Of course, acquiescing to one out of a myriad of issues doesn't mean that you'd have to blanketly acquiesce to all differences but, um, how do I say this - without inviting countless "I told you so's"?
So, as carefully as I can state a change in opinion about one matter, here goes...
After being back on Linkedin for a couple of months after my voluntary 90-day hiatus, I started to slowly join a few Linkedin groups. (What can I say, I'm a groupie. We'll just have to live with that...)
BUT, as I started to join those groups, Linkedin implemented its discussion feature for Linkedin Groups.
Now, before I left Linkedin, I'd created just under 100 groups of my own with total memberships of somewhere between 45-65,000. Further to my own groups, I have no earthly idea how many hundreds of other groups I'd joined! But, it was LOTS! Hundreds, for sure...
I'm now in just 32 groups, including 4 or 5 I've created.
But now with the discussions feature added, even with my belonging to just 32 groups, the volume of email is QUITE PRONOUNCED! (I clock about 1,200 messages every day even without messages from Linkedin Groups.)
That means that if 32 groups generated a VERY NOTICEABLE INCREASE in my email message load, think about what being in 50 groups would do.
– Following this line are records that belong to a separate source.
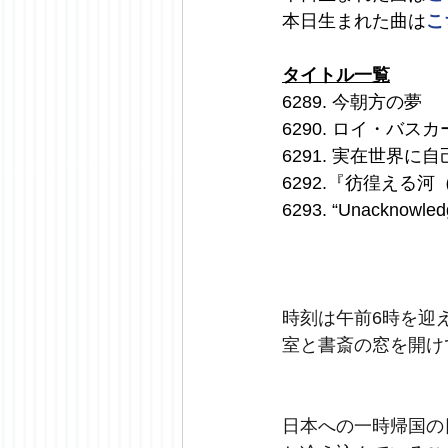
本日生まれた曲は
こ
タイトル一覧
6289. 今朝方の夢
6290. ロイ・バ
6291. 実在世界
6292.『彷徨える河
6293. “Unacknowled
時刻は午前
6
時を迎
室と書斎の窓を開け
日本への一時帰国の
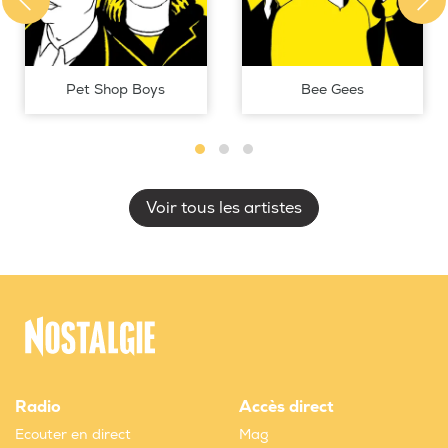
Pet Shop Boys
Bee Gees
Voir tous les artistes
Radio
Accès direct
Ecouter en direct
Mag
And just IMAGINE what being in FIVE HUNDRED Linkedin groups would do to your email volume. (Of course, some of it consists of repeat email messages from cross-postings on different groups within the same professional discipline.)
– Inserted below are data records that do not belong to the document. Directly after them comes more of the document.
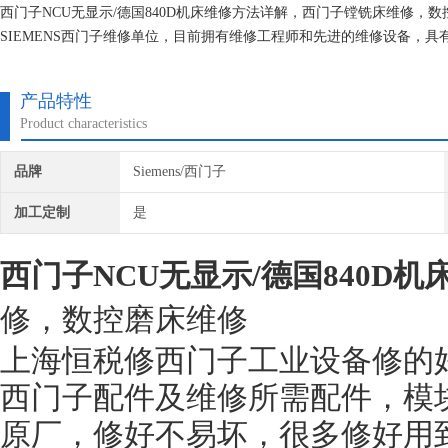
西门子NCU无显示/德国840D机床维修方法详解，西门子镗铣床维修
SIEMENS西门子维修单位，目前拥有维修工程师和先进的维修设备，
不在次损坏机器，不收取任何检测费用,维修西门子就找专修西门子公司
产品特性
Product characteristics
品牌
Siemens/西门子
加工定制
是
西门子NCU无显示/德国840D
修，数控磨床维修
上海恒税修西门子工业设备修的
西门子配件及维修所需配件，模
原厂，修好不易坏，很多修好用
So, even though I kind of liked all those groups I used to own and belong to, I don't think I would have wanted 10, 20, or even 50 times more email messages than I'm currently getting from Linkedin Groups...
Thus, though the implementation wasn't necessarily the best, it appears that Linkedin may have been correct in limiting members to 50 groups - at least in terms of this measure. (I'm fully aware that Facebook has a group limit of 200 and that Yahoo Groups has no limit...)
How are you handling the increase in messages from Linkedin Groups?